Determine effect of dual-pathway inhibition with mTORC1/2 and MEK inhibitors on glioblastoma neurosphere cell lines.

The PI3K/mTOR signaling pathway is frequently hyper-activated in glioblastoma, making it the focus of active scientific and drug development efforts in brain tumors. Unfortunately, small molecule targeted therapies against EGFR and its downstream effector pathways, while promising in the pre-clinical setting, have been disappointing in clinical trials. Despite demonstrable target inhibition, their development has been limited by both suboptimal antitumor efficacy as well as significant toxicity.

Seven glioblastoma neurosphere lines were evaluated for sensitivity to the mTORC1/2 inhibitor sapanisertib (MLN0128) alone or in combination with the MEK1/2 inhibitor trametinib (GSK1120212) using cell growth assays and immunoblots as indicated.
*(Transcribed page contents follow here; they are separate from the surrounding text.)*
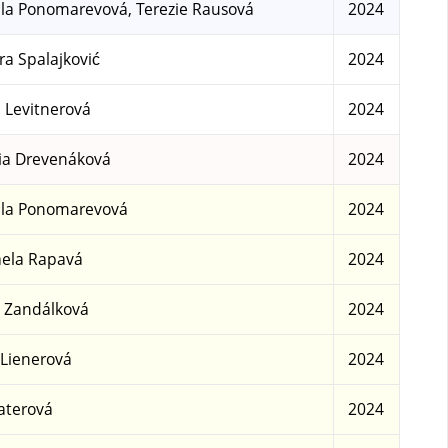
la Ponomarevová, Terezie Rausová
2024
a Spalajković
2024
a Levitnerová
2024
ia Drevenáková
2024
la Ponomarevová
2024
ela Rapavá
2024
 Zandálková
2024
 Lienerová
2024
aterová
2024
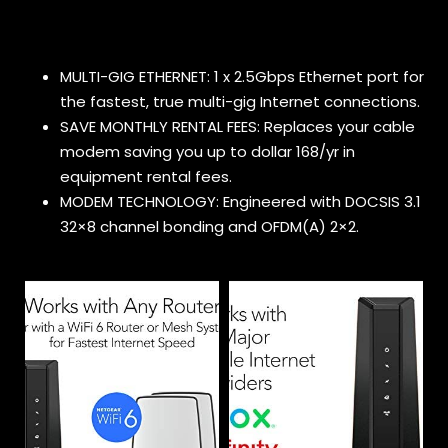
MULTI-GIG ETHERNET: 1 x 2.5Gbps Ethernet port for
the fastest, true multi-gig Internet connections.
SAVE MONTHLY RENTAL FEES: Replaces your cable
modem saving you up to dollar 168/yr in
equipment rental fees.
MODEM TECHNOLOGY: Engineered with DOCSIS 3.1
32×8 channel bonding and OFDM(A) 2×2.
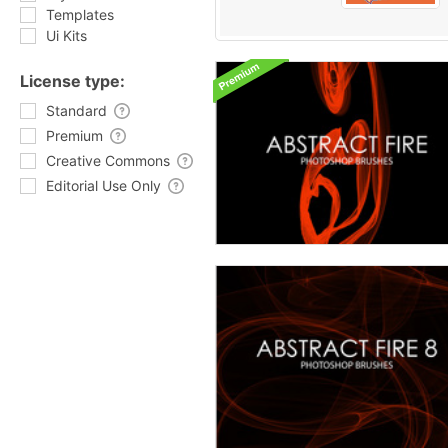
Templates
Ui Kits
License type:
Standard
Premium
Creative Commons
Editorial Use Only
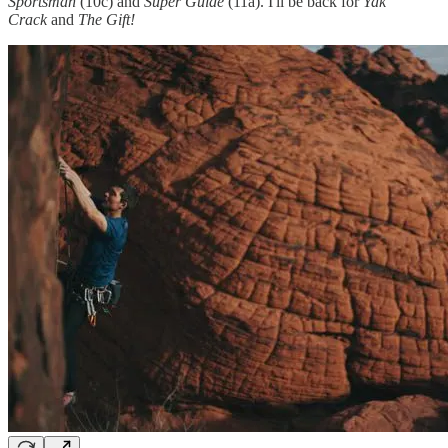
Sportsman
(10c) and
Super Guide
(11a). I'll be back for
Yak
Crack
and
The Gift!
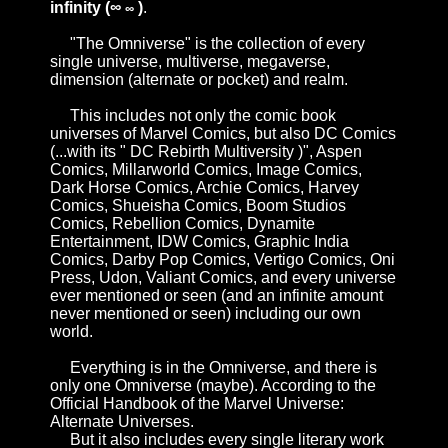
infinity (∞
)
.
∞
"The Omniverse" is the collection of every
single universe, multiverse, megaverse,
dimension (alternate or pocket) and realm.
This includes not only the comic book
universes of
Marvel Comics
, but also
DC Comics
(...with its "
DC Rebirth Multiversity
)",
Aspen
Comics
,
Millarworld Comics
,
Image Comics
,
Dark Horse Comics
,
Archie Comics
,
Harvey
Comics
,
Shueisha Comics
,
Boom Studios
Comics
,
Rebellion Comics
,
Dynamite
Entertainment
,
IDW Comics
,
Graphic India
Comics
,
Darby Pop Comics
,
Vertigo Comics
,
Oni
Press
,
Udon
,
Valiant Comics
, and every universe
ever mentioned or seen (and an infinite amount
never mentioned or seen) including our own
world.
Everything is in the Omniverse, and there is
only one Omniverse (maybe). According to the
Official Handbook of the Marvel Universe:
Alternate Universes
.
But it also includes every single literary work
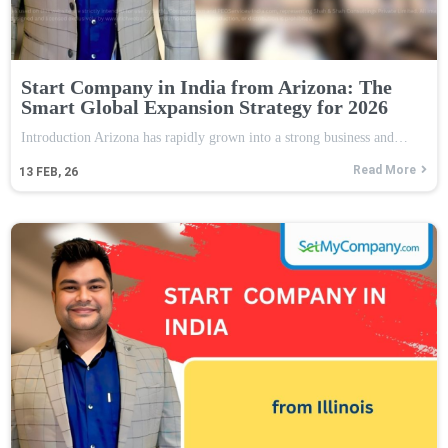
Start Company in India from Arizona: The
Smart Global Expansion Strategy for 2026
Introduction Arizona has rapidly grown into a strong business and…
Read More
13
FEB, 26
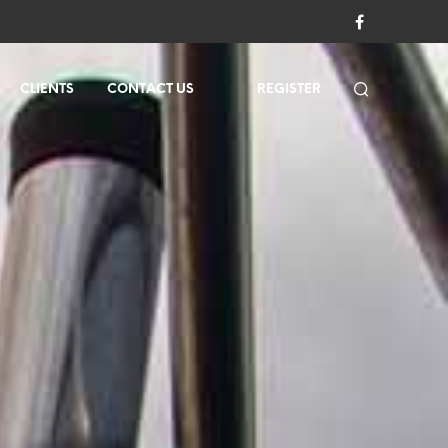
CLIENTS
CONTACT US
REGISTER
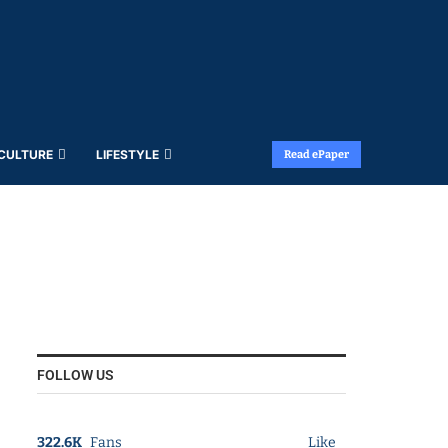
 CULTURE
LIFESTYLE
Read ePaper
FOLLOW US
322.6K
Fans
Like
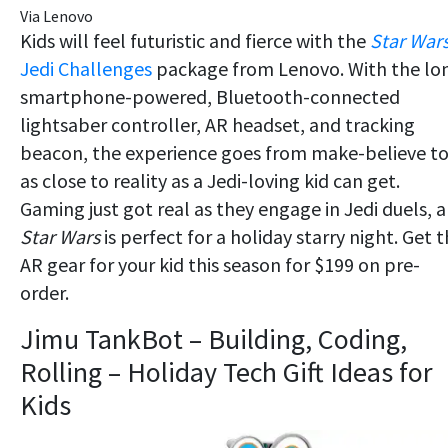
Via Lenovo
Kids will feel futuristic and fierce with the
Star War
Jedi Challenges
package from Lenovo. With the lo
smartphone-powered, Bluetooth-connected
lightsaber controller, AR headset, and tracking
beacon, the experience goes from make-believe t
as close to reality as a Jedi-loving kid can get.
Gaming just got real as they engage in Jedi duels, 
Star Wars
is perfect for a holiday starry night. Get t
AR gear for your kid this season for $199 on pre-
order.
Jimu TankBot – Building, Coding,
Rolling – Holiday Tech Gift Ideas for
Kids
The dual mTORC1/2 inhibitor sapanisertib inhibits mTOR signaling and cell growth in neurosphere lines, but only partially inhibits phosphorylation of the downstream target ribosomal protein S6 (phospho-S6) in this model. Activation of RPS6 is also mediated by phosphorylation via ERK through p90-RSK. We therefore tested the hypothesis that combined inhibition, using both an allosteric MEK inhibitor, trametinib, and sapanisertib, would result in enhanced activity as well as a reduction in the dose of each required for antitumor activity. Alone, trametinib inhibited ERK phosphorylation in all neurosphere lines, though downstream targets and cell growth were only inhibited in some. When combined together, sapanisertib and trametinib showed enhanced suppression of downstream phospho-S6, as well as additive growth inhibition and induction of apoptosis in some neurosphere lines. We further investigated the mechanisms underlying enhanced growth inhibition via convergence of mTOR and ERK signaling on RPS6 in this model.

The combination of sapanisertib and trametinib may have significant antitumor activity in glioblastoma neurospheres by inhibiting a common downstream effector pathway.